--- DATA FOR REVIEW Enclosed Below ---

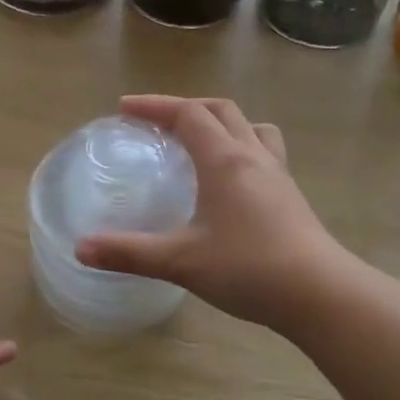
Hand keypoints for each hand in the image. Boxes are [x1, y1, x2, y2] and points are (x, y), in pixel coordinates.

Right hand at [75, 95, 347, 331]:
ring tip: (200, 142)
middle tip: (158, 123)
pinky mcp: (291, 196)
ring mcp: (278, 175)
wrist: (319, 293)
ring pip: (251, 128)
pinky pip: (265, 153)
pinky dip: (241, 149)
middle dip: (186, 108)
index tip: (125, 109)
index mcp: (224, 160)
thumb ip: (129, 252)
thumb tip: (80, 249)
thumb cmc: (248, 268)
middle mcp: (253, 157)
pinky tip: (231, 182)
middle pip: (221, 110)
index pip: (188, 113)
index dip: (155, 106)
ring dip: (222, 123)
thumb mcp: (180, 261)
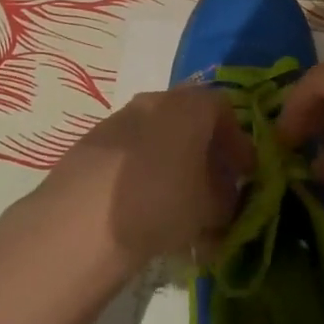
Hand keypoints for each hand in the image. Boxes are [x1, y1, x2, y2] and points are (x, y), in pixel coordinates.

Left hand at [42, 86, 250, 273]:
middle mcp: (154, 101)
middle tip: (213, 189)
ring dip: (173, 164)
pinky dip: (143, 172)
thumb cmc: (161, 203)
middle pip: (189, 119)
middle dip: (205, 153)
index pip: (225, 109)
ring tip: (177, 206)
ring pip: (157, 136)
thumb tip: (225, 199)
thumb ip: (227, 200)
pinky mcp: (90, 144)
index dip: (238, 142)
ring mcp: (117, 120)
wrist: (80, 222)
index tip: (244, 174)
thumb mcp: (210, 209)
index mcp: (189, 105)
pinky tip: (142, 209)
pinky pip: (129, 153)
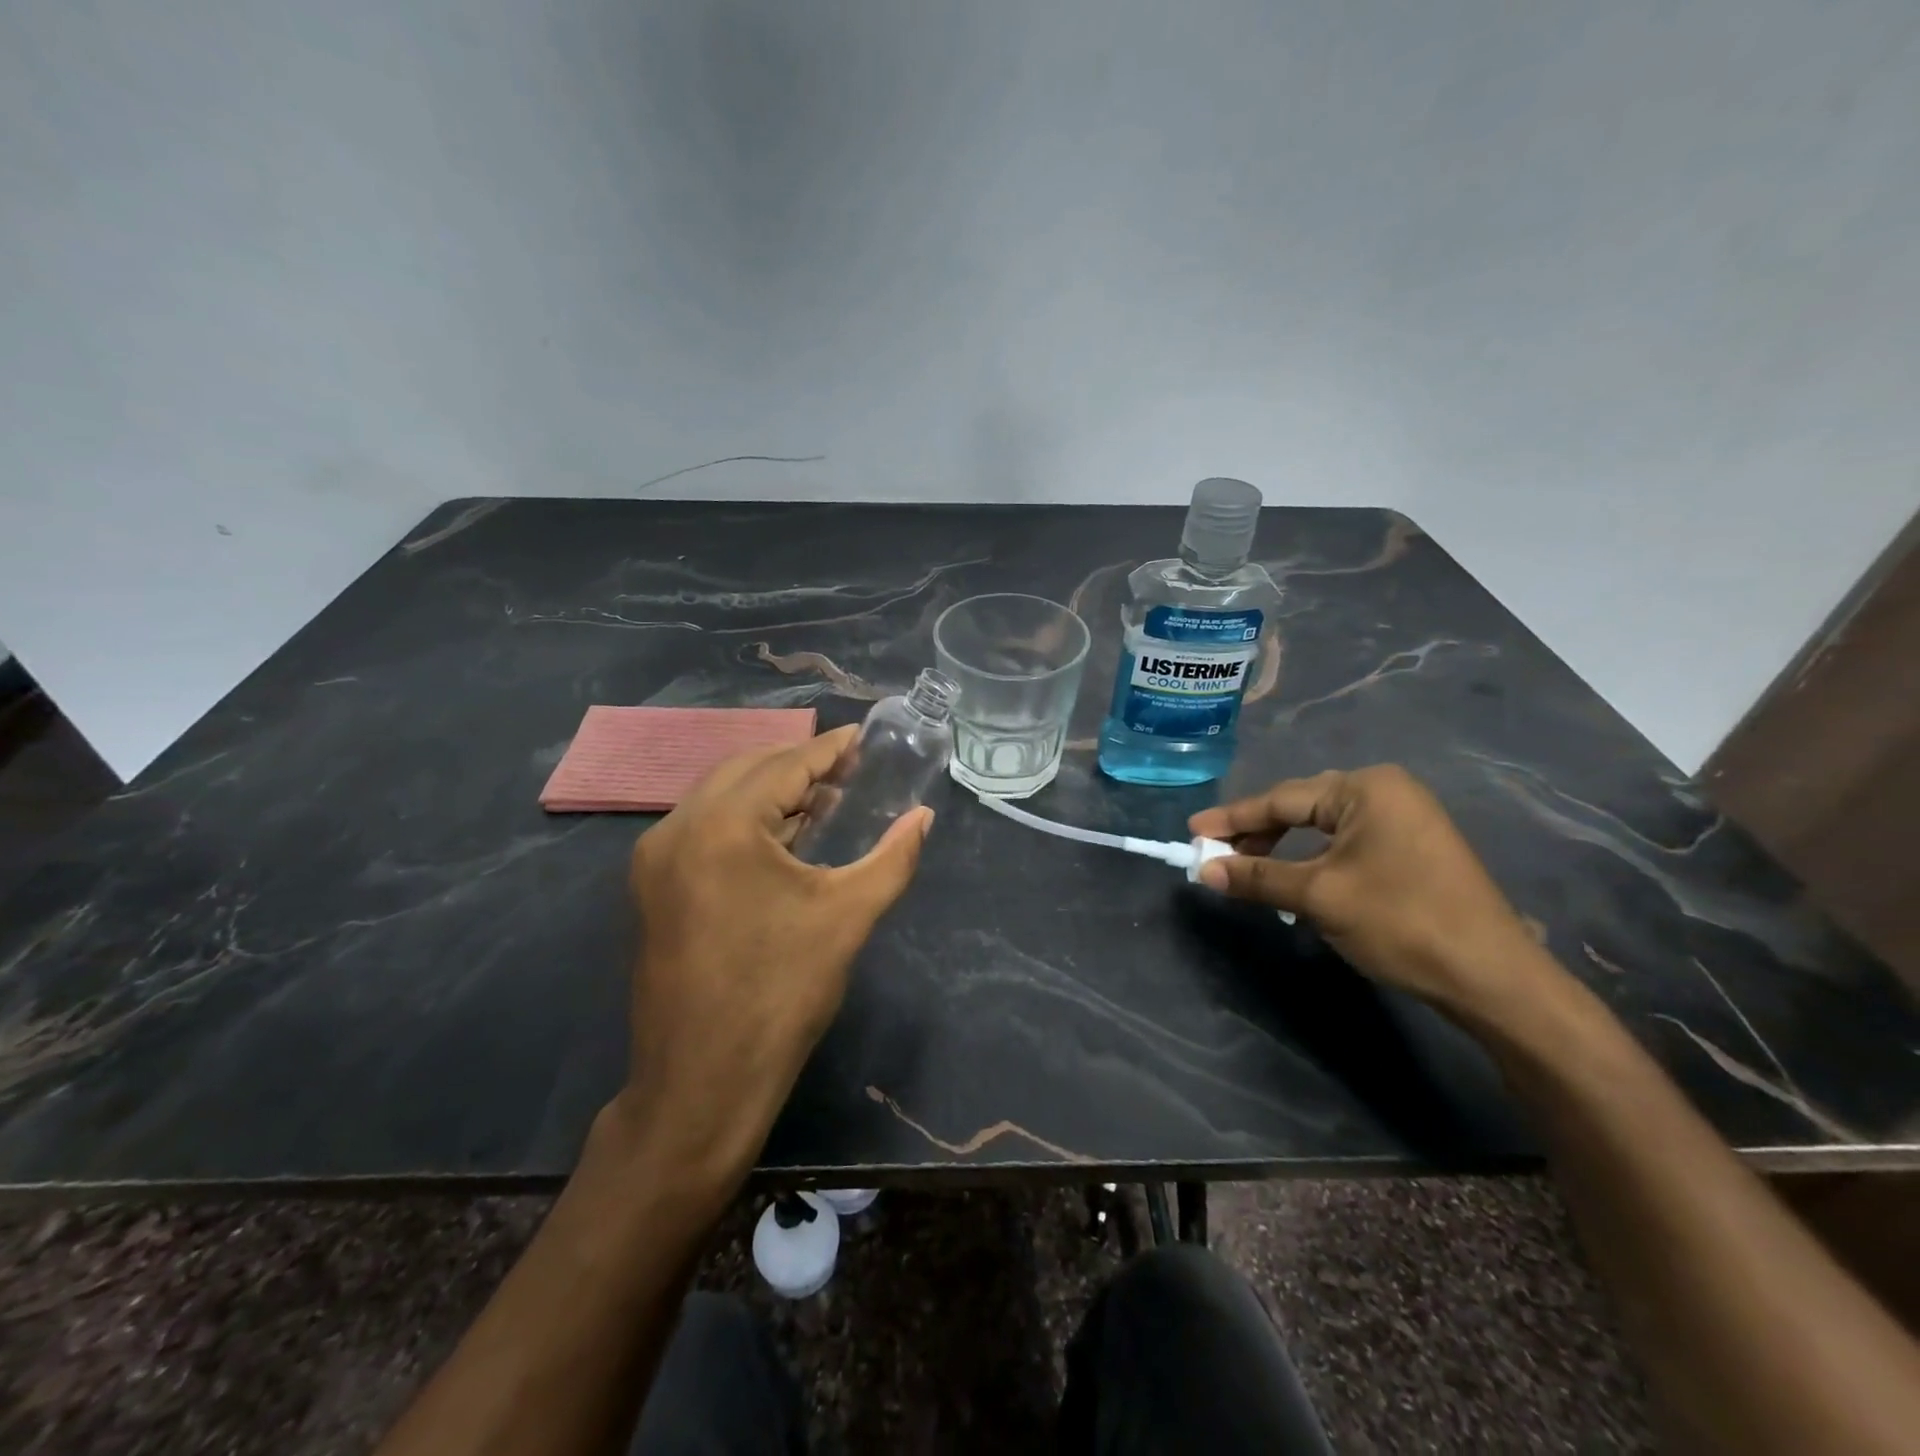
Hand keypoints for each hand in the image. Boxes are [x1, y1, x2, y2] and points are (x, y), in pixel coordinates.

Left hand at [615, 725, 930, 1193]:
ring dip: (771, 792)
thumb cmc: (781, 994)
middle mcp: (676, 829)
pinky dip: (745, 821)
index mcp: (721, 826)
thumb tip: (923, 818)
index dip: (829, 749)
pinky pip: (703, 830)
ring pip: (719, 799)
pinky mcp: (652, 889)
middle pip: (745, 771)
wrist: (701, 1084)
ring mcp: (655, 860)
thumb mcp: (847, 917)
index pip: (784, 766)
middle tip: (850, 770)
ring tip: (825, 800)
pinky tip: (784, 837)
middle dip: (798, 765)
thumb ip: (892, 857)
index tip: (863, 738)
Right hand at [1189, 765, 1550, 1017]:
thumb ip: (1257, 877)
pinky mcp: (1413, 847)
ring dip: (1283, 849)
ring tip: (1248, 871)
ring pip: (1323, 827)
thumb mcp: (1319, 896)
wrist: (1492, 979)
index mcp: (1366, 788)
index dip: (1233, 818)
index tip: (1193, 832)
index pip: (1282, 799)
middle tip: (1216, 855)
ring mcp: (1405, 818)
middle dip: (1257, 833)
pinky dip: (1313, 860)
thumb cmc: (1401, 922)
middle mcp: (1386, 791)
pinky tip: (1294, 881)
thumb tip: (1203, 870)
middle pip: (1302, 807)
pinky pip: (1346, 843)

--- End of Enclosed DATA FOR REVIEW ---

[YOUR ASSIGNMENT]: Exactly the lines from the one containing "index pip: (1282, 799)" through the last line of the records are to be transcribed, both endpoints included.

[SOLUTION BELOW]:
index pip: (1282, 799)
middle tip: (1216, 855)
ring mcp: (1405, 818)
middle dip: (1257, 833)
pinky dip: (1313, 860)
thumb cmc: (1401, 922)
middle mcp: (1386, 791)
pinky tip: (1294, 881)
thumb tip: (1203, 870)
middle pip: (1302, 807)
pinky pip: (1346, 843)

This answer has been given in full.